**Exercise brief**. Everything before the line containing "camera: 55 degrees right, 10 degrees down" is to be left out; repeat that line and all lines after it exactly, to the end of the data.

**Entries shown**.

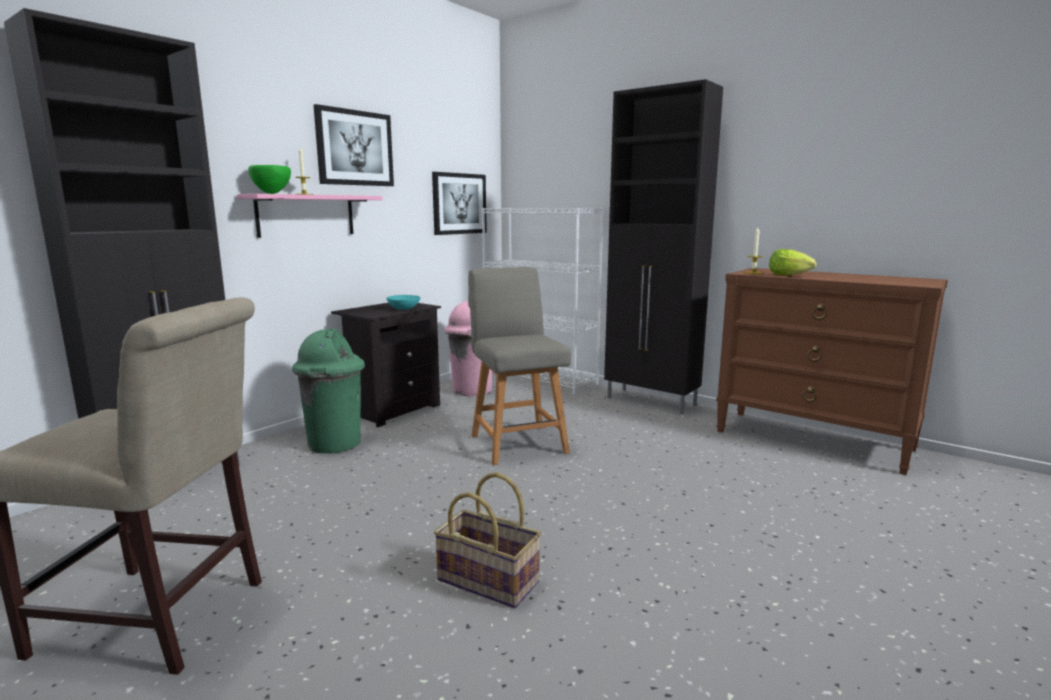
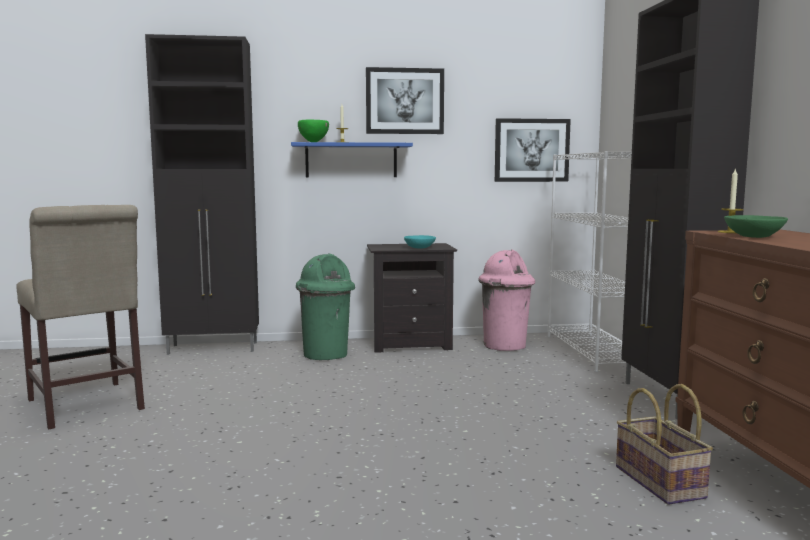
camera: 45 degrees right, 5 degrees down
(306, 215) = (351, 160): pink shelf -> blue shelf
(489, 580) = (230, 457): basket -> basket (661, 482)
(517, 442) = (447, 391): grey chair -> none
(788, 275) = (754, 237): lettuce -> green bowl

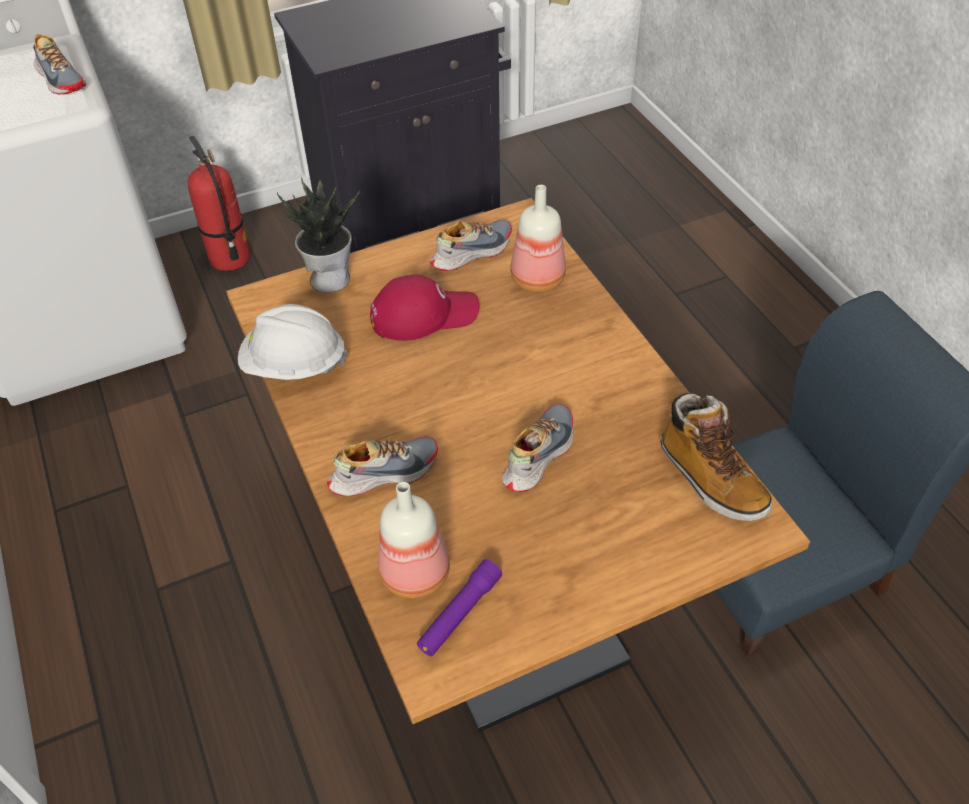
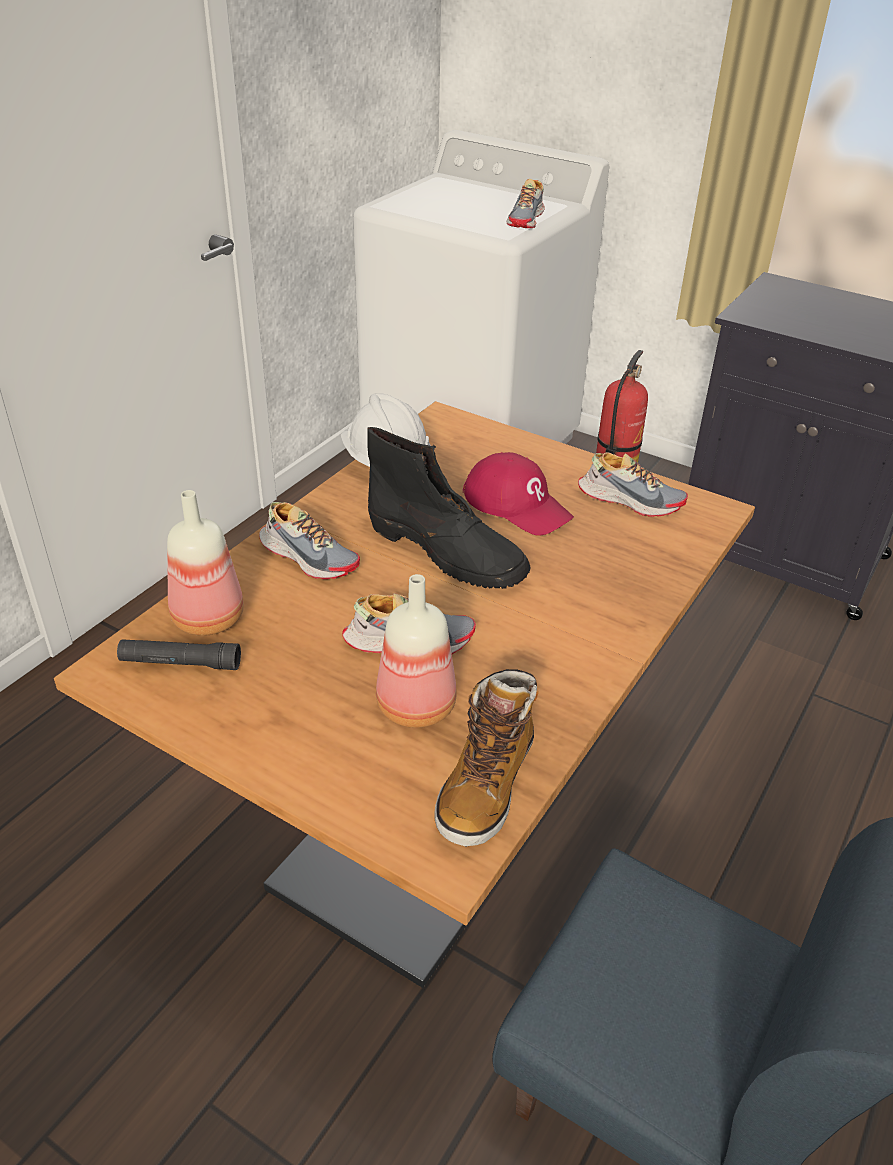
camera: 55 degrees right, 10 degrees down
(330, 277) = (505, 440): potted plant -> none
(449, 383) = (447, 552): none -> black boot
(459, 614) = (180, 663): purple flashlight -> black flashlight
(536, 280) = (641, 552): bottle -> bottle (413, 705)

**Answer space**.
camera: 55 degrees right, 10 degrees down
(330, 277) = (505, 440): potted plant -> none
(449, 383) = (447, 552): none -> black boot
(459, 614) = (180, 663): purple flashlight -> black flashlight
(536, 280) = (641, 552): bottle -> bottle (413, 705)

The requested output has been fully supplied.